Enterprise definition

Dark Fiber

Unused fiber strands or fiber pairs reserved for your own equipment, route, and capacity plan.

What it means

Dark fiber is fiber optic cable that is in place but not carrying an active service until optical equipment is connected. Instead of buying a fixed bandwidth service, you reserve the fiber path and decide how to light it.

Where it fits

  • Long-term private backbone segments
  • Organizations that want control over optics and capacity
  • High-growth routes where 10G today may become 100G or 400G later
  • Private paths to interconnection points, IX ports, carrier meet points, or cloud on-ramps

What we'll talk through with you

  • Which exact endpoints or meet points need to be connected?
  • Do you need one fiber pair, multiple pairs, or route diversity?
  • Who will light the fiber and monitor the optics?
  • Do you need an IRU structure, monthly service, or a blended build model?
  • What restoration, maintenance, and access expectations matter?
Important context Dark fiber gives the most control, but it also moves more responsibility to the customer unless Quad State Internet is operating the optical layer for you.

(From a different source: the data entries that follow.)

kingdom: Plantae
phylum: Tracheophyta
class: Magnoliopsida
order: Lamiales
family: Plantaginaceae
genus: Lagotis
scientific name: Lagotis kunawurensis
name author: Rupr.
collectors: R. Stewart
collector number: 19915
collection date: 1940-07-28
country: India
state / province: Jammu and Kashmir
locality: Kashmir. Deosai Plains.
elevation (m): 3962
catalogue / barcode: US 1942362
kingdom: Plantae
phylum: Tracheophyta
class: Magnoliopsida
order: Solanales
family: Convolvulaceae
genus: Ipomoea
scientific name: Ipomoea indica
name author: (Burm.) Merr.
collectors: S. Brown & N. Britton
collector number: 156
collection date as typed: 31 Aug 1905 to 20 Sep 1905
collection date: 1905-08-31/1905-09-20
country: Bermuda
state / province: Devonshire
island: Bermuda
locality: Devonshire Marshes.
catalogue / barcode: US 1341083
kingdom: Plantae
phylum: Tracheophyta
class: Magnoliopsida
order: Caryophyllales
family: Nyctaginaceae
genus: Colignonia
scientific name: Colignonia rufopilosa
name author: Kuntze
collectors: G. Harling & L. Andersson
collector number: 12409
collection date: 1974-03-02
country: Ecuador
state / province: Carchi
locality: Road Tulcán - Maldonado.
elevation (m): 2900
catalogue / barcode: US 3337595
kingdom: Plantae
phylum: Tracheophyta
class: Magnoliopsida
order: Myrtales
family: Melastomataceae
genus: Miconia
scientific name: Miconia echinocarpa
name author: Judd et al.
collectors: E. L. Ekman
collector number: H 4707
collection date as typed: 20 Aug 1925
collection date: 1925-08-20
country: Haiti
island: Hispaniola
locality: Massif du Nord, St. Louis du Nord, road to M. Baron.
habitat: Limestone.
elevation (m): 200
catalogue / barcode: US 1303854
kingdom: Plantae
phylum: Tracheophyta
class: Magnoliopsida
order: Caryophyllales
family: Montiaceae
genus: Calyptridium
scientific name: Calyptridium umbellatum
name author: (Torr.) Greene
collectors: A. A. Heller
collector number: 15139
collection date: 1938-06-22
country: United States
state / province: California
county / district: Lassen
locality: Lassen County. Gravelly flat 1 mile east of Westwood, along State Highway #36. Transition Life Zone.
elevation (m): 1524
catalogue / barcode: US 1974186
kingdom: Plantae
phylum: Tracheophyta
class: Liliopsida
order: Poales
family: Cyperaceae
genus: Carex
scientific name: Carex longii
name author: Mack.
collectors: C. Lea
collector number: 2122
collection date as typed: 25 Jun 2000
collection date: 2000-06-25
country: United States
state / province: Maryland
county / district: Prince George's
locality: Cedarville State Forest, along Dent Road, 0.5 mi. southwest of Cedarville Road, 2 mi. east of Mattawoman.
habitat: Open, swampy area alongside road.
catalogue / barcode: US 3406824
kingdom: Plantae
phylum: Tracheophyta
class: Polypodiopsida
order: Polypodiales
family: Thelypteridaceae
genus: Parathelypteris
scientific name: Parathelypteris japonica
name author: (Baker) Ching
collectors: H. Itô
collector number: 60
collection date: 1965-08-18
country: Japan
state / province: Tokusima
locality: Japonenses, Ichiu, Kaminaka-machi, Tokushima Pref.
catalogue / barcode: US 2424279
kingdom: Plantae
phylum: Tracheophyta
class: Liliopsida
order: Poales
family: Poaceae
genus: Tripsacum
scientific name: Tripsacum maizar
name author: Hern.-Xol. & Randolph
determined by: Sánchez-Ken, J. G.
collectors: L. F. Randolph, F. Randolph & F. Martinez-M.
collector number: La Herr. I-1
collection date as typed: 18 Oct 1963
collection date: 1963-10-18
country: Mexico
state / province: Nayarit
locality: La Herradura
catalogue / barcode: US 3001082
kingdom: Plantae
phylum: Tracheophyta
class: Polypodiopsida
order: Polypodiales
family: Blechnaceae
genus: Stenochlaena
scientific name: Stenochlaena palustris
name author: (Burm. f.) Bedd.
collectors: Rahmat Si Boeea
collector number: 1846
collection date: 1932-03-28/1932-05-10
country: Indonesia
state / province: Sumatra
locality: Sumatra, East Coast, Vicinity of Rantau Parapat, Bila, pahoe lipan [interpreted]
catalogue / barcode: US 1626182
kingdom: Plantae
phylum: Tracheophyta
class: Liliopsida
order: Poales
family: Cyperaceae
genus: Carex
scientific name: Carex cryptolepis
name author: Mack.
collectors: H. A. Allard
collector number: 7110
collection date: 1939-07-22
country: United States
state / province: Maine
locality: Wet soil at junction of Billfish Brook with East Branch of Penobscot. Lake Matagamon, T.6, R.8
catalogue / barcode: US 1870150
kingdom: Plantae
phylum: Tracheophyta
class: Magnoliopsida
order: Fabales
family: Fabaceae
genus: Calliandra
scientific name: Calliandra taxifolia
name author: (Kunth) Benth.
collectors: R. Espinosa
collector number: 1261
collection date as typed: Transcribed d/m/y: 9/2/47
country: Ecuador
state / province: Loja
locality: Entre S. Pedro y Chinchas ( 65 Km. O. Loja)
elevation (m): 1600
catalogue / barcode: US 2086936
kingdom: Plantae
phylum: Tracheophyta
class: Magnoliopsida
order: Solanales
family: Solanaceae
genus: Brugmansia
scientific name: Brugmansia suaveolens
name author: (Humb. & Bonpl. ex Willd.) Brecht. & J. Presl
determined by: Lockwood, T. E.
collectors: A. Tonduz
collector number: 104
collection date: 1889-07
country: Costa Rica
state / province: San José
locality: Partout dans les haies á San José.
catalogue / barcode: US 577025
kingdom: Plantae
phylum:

How it shows up in a real project

A carrier needs a private path from a regional facility to an exchange port. Quad State Internet builds or coordinates the route, provides a fiber pair under an IRU, and can also support the optical turn-up if needed.

Learn the goal

We start by translating the business need into endpoints, capacity, term, resiliency, and support expectations.

Map the meet points

We identify carrier meet points, IX ports, cloud on-ramps, colocation footprints, or private handoffs that matter.

Choose the model

The answer may be DIA, IP Transit, Type II access, dark fiber, wavelength, IRU, managed transport, or a blend.

Build the path

Quad State Internet can build, coordinate, light, monitor, document, and support the route after turn-up.